Time to drink pink… with Harriet
It’s no secret that pale, dry Provence rosés have been the drink of the summer for the past few years. In fact, rosé sales soared throughout 2020 and 2021 when we were mostly in lockdown – with trendsetting indies across the UK now diversifying their rosé offering to alternative regions, more structured and age-worthy options, and even non-conventional rosés that tilt more towards chilled reds.
We caught up with our wine trading director, Harriet Kininmonth, for a quickfire chat about all things pink.
How has the rosé category developed?
“When I first started my career in wine about 13 years ago, I seem to remember that Anjou rosé was selling more than Provence… rosé back then was few and far between, and came in all sorts of colours, but we didn’t sell huge amounts, and when we did, it was very much slanted on seasonality.
Since then, I’ve seen the category grow and premiumise exponentially, with Provence rosé very much at the helm. Producers have reacted quickly to the demand for paler, lighter styles, and we’ve of course seen a number of super-premium branded Provence rosés such as Whispering Angel enter the market. Rosé wine can dazzle when well-packaged, and is seen by many consumers as a very sociable drink. This is supported by the huge number of producers choosing to bottle their rosé in large formats. For me, rosé in large format is my party pour of choice. It’s showy but not overly decadent and it looks and tastes fantastic.”
We’re seeing more customers order rosé wines across the winter months – what styles do you think will be more popular as a result?
“Ultimately, rosé tastes good all year round so there is no reason not to drink it in the winter, even if we tend to associate it more with the summer months. Rosé can be a great food pairing, particularly with dishes such as tapas or spicy dishes. Given we tend to eat richer styles of food during the winter, I expect we will start to see more deeper coloured and richer styles emerging onto the market, capable of standing up to more substantial meals. I’ve seen some good examples from Spain and the Rhone enter the market recently, and we are starting to see some excellent Pinot Noir examples from England, which is very exciting.”

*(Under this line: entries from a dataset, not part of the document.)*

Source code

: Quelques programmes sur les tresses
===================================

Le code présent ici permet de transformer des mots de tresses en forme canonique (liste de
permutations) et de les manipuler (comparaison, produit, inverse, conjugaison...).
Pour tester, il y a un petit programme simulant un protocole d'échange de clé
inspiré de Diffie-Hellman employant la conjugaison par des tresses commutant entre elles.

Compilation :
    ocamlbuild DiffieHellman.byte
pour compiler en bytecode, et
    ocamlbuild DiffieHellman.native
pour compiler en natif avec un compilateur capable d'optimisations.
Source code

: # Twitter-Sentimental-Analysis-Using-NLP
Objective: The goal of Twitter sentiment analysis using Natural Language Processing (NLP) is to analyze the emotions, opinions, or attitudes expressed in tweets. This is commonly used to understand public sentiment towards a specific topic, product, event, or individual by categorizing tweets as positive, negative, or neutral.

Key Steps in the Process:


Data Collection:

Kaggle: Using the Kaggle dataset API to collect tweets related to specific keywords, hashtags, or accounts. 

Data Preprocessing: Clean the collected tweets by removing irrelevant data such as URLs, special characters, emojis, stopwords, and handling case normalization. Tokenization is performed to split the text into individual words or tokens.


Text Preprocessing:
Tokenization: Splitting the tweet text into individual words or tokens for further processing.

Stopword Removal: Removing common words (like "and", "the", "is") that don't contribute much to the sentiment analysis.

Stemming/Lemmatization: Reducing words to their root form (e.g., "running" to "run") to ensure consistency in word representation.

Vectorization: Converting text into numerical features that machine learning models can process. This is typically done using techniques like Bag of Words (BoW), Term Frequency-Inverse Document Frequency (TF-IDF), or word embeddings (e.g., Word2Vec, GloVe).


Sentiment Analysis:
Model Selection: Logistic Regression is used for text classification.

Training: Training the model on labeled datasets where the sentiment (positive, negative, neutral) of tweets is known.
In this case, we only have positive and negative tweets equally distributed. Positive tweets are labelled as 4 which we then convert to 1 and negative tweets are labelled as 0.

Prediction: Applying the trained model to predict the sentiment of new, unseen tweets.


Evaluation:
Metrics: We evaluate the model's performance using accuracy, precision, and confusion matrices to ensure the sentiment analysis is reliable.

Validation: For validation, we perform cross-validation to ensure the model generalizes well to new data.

Do you think the pale pink style will continue to be popular, or will darker styles come back in fashion again?
“I don’t think the pale styles are going anywhere fast, but certainly at the premium end, I believe that consumers are becoming more open to exploring what else the rosé category can offer – which includes some darker, richer styles. However, education is key as many consumers associate darker styles with sweeter styles, which is simply not always the case, particularly at the premium end, so this development will require a hand-sell in order to educate the consumer.”
With English red wines becoming more popular, do you think we can expect to see more English rosés in future years?
“I’ve tasted some outstanding English rosés in the last few years and look forward to seeing more. A notable example is Balfour’s Nannette’s rosé; complex and Provencal in style with hints of lemon, thyme and rosemary. Obviously, we are often bound by weather, but in the warmer vintages, I expect many winemakers will continue to experiment with rosé given the consumer demand.”
Have you come across any unusual or unexpected rosés recently?
“I think the trend of orange wine, and people experimenting with varying degrees of maceration and tannins, creates a blurred line between pale reds, orange and rosé, and I’ve tasted a fantastic example from South Africa recently.”